━━ Source material
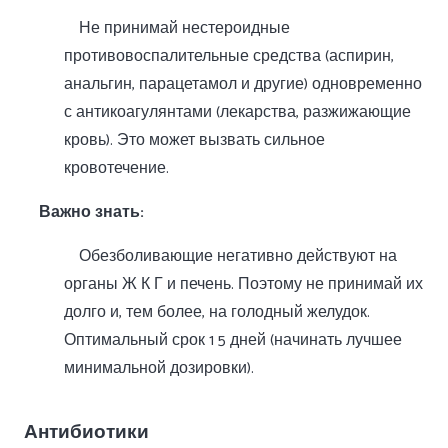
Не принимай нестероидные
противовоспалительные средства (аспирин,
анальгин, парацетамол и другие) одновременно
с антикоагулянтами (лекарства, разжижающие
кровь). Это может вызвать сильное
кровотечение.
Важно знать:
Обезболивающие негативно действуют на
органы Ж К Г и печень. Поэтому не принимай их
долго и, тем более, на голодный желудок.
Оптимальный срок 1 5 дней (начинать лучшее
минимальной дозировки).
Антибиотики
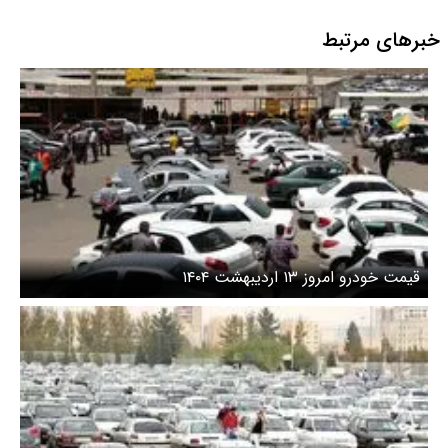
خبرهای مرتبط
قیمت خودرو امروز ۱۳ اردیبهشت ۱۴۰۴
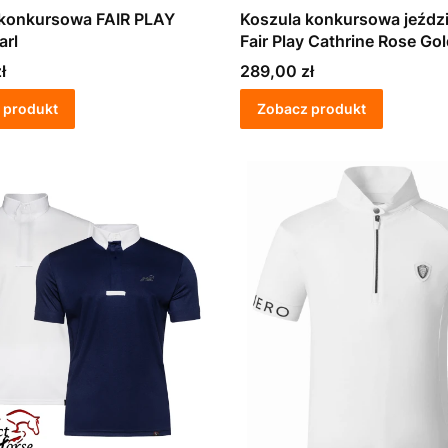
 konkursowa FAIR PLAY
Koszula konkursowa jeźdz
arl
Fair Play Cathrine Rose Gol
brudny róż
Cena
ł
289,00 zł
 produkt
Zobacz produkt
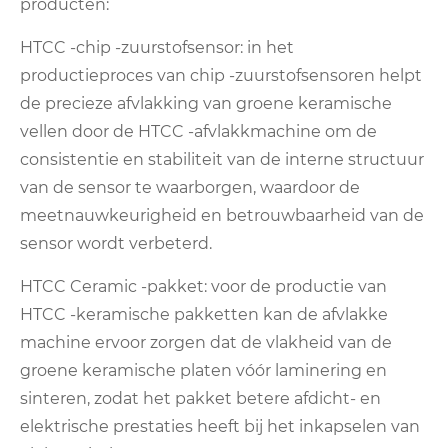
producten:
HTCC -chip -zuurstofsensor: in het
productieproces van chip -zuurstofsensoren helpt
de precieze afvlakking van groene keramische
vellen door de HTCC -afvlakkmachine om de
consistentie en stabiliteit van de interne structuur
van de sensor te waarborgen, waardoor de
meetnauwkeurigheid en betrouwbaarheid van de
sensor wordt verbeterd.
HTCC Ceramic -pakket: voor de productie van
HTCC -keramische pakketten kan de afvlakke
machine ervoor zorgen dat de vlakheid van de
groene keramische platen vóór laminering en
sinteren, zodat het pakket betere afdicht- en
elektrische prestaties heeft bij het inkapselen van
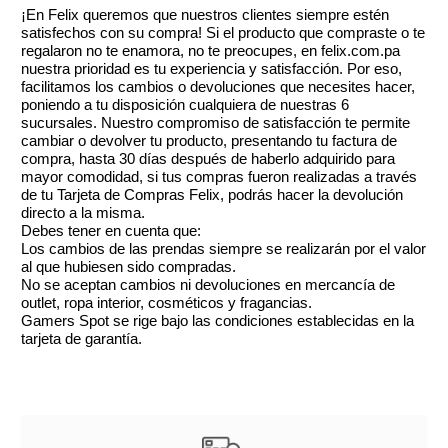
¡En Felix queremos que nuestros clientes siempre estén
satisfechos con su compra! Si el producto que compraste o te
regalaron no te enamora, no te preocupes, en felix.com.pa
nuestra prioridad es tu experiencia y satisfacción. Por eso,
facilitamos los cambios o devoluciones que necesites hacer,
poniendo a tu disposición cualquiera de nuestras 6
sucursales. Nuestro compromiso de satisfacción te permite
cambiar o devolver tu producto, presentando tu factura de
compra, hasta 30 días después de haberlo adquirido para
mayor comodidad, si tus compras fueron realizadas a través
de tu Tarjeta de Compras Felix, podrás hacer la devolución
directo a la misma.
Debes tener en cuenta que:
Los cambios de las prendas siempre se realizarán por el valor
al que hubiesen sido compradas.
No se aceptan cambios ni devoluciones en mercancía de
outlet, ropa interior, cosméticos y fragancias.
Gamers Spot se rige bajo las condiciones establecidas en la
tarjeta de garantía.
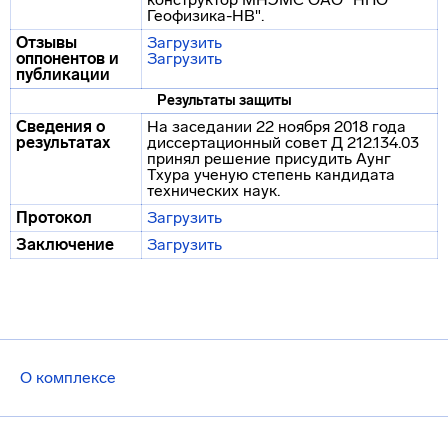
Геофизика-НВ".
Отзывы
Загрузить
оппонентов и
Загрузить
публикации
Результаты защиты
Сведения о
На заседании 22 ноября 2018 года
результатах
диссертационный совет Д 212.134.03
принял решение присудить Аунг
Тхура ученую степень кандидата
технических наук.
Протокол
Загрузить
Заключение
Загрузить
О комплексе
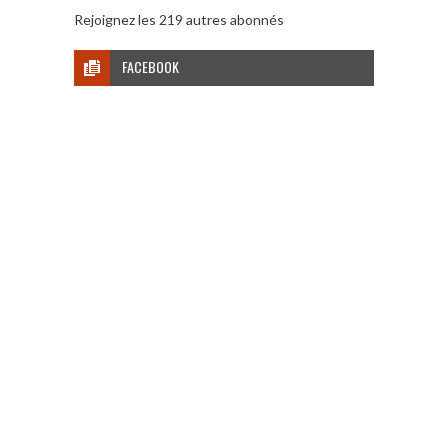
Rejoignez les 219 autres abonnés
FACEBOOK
━━━━
All lines above from the one containing "facilitamos los cambios" to the one containing "Debes tener en" must be repeated exactly, both lines included, and no others.

facilitamos los cambios o devoluciones que necesites hacer,
poniendo a tu disposición cualquiera de nuestras 6
sucursales. Nuestro compromiso de satisfacción te permite
cambiar o devolver tu producto, presentando tu factura de
compra, hasta 30 días después de haberlo adquirido para
mayor comodidad, si tus compras fueron realizadas a través
de tu Tarjeta de Compras Felix, podrás hacer la devolución
directo a la misma.
Debes tener en cuenta que:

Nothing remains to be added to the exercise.